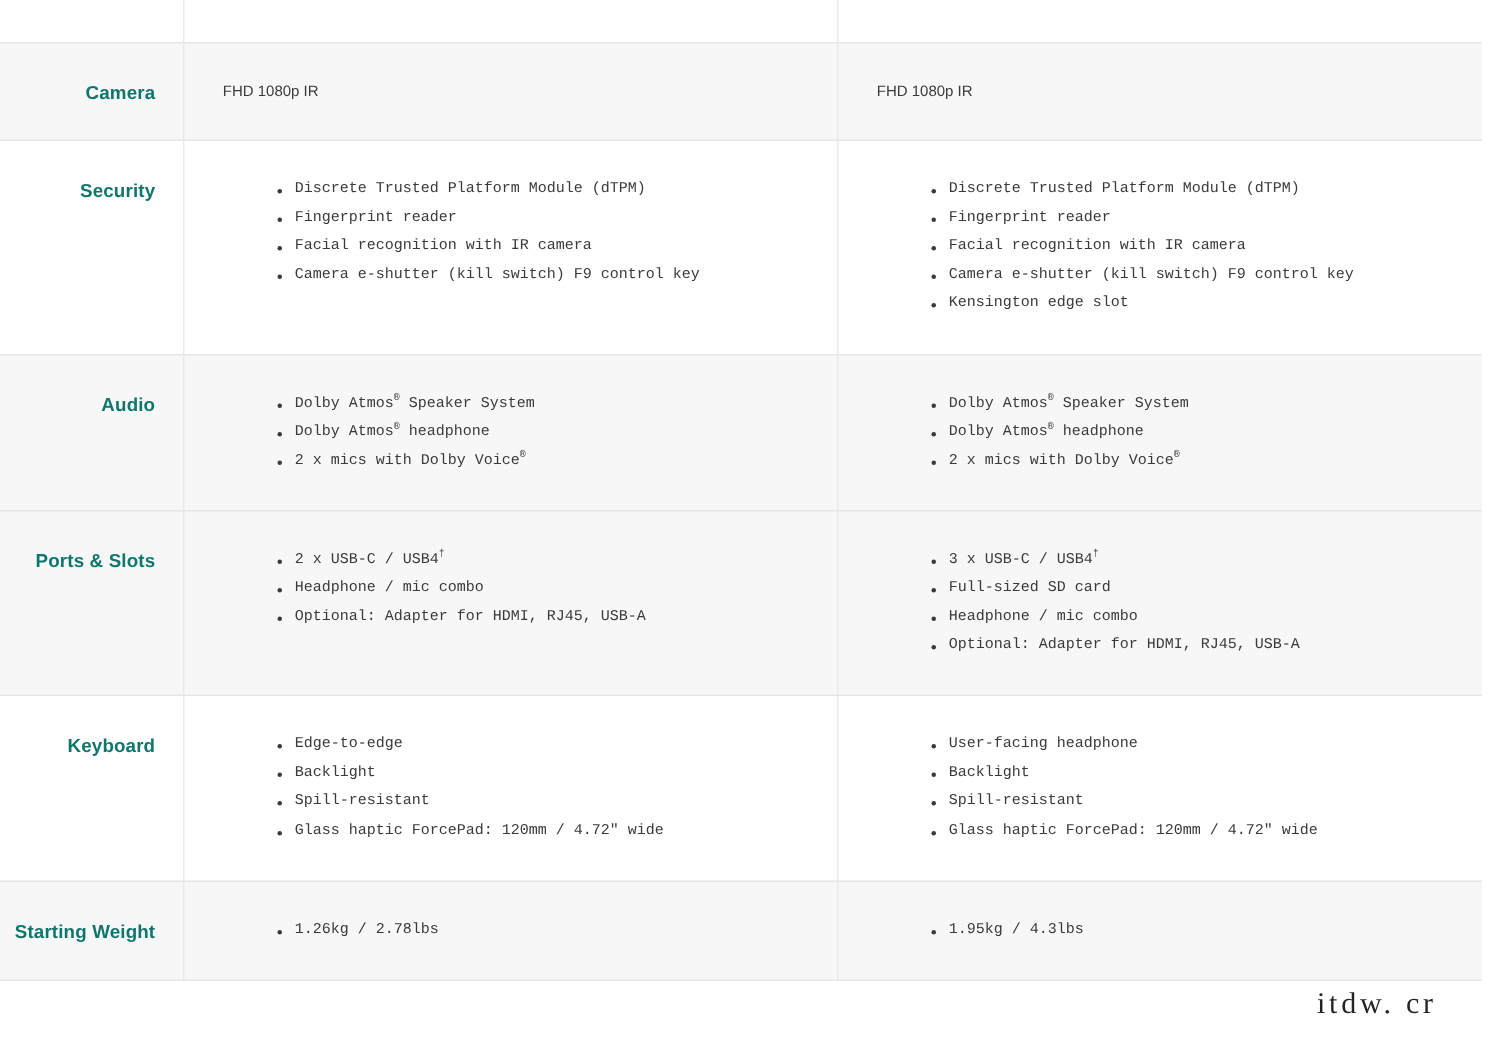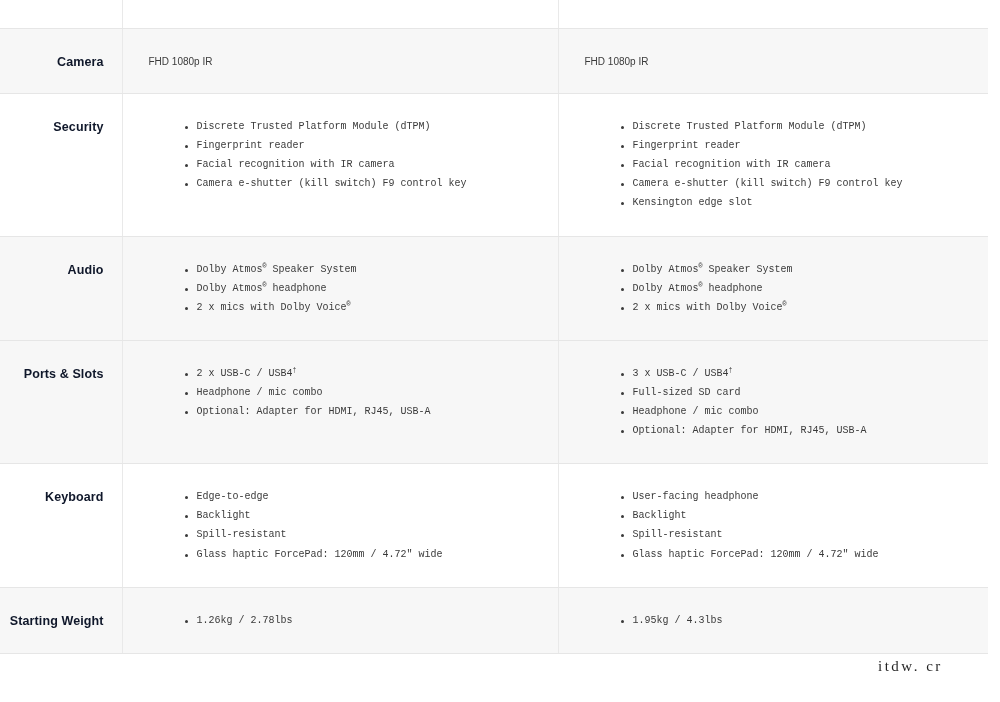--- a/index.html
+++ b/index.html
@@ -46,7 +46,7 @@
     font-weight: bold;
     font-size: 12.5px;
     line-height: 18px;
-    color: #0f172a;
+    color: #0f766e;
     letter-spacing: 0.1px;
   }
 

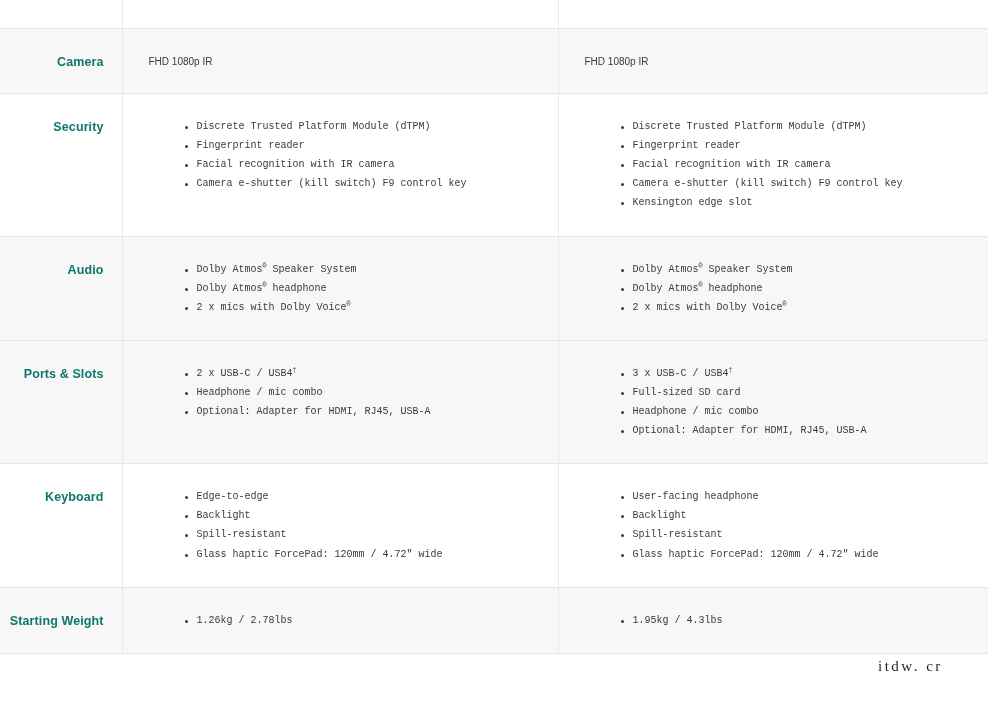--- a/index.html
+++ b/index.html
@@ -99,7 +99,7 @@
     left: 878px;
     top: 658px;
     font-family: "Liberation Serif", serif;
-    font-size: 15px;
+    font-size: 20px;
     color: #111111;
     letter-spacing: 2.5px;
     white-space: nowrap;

**REQUIRED ACTION:** When you set down the records above, copy every line exactly and exclude the pictures.

**REPLY TO THE EXERCISE:**
--- a/index.html
+++ b/index.html
@@ -46,7 +46,7 @@
     font-weight: bold;
     font-size: 12.5px;
     line-height: 18px;
-    color: #0f172a;
+    color: #0f766e;
     letter-spacing: 0.1px;
   }
 

--- a/index.html
+++ b/index.html
@@ -99,7 +99,7 @@
     left: 878px;
     top: 658px;
     font-family: "Liberation Serif", serif;
-    font-size: 15px;
+    font-size: 20px;
     color: #111111;
     letter-spacing: 2.5px;
     white-space: nowrap;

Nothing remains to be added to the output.